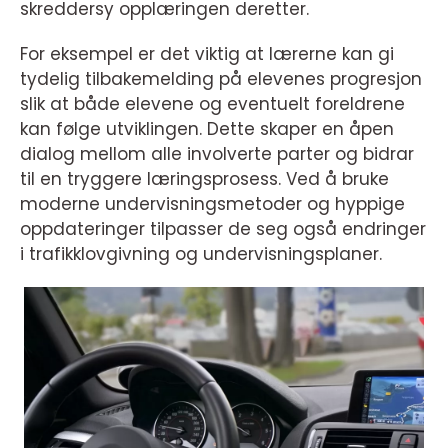
skreddersy opplæringen deretter.
For eksempel er det viktig at lærerne kan gi
tydelig tilbakemelding på elevenes progresjon
slik at både elevene og eventuelt foreldrene
kan følge utviklingen. Dette skaper en åpen
dialog mellom alle involverte parter og bidrar
til en tryggere læringsprosess. Ved å bruke
moderne undervisningsmetoder og hyppige
oppdateringer tilpasser de seg også endringer
i trafikklovgivning og undervisningsplaner.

* What the task asks
Only the lines from the one containing "tydelig tilbakemelding på elevenes progresjon" through the last line of the records belong in the answer, each written out exactly.

* Exercise result
tydelig tilbakemelding på elevenes progresjon
slik at både elevene og eventuelt foreldrene
kan følge utviklingen. Dette skaper en åpen
dialog mellom alle involverte parter og bidrar
til en tryggere læringsprosess. Ved å bruke
moderne undervisningsmetoder og hyppige
oppdateringer tilpasser de seg også endringer
i trafikklovgivning og undervisningsplaner.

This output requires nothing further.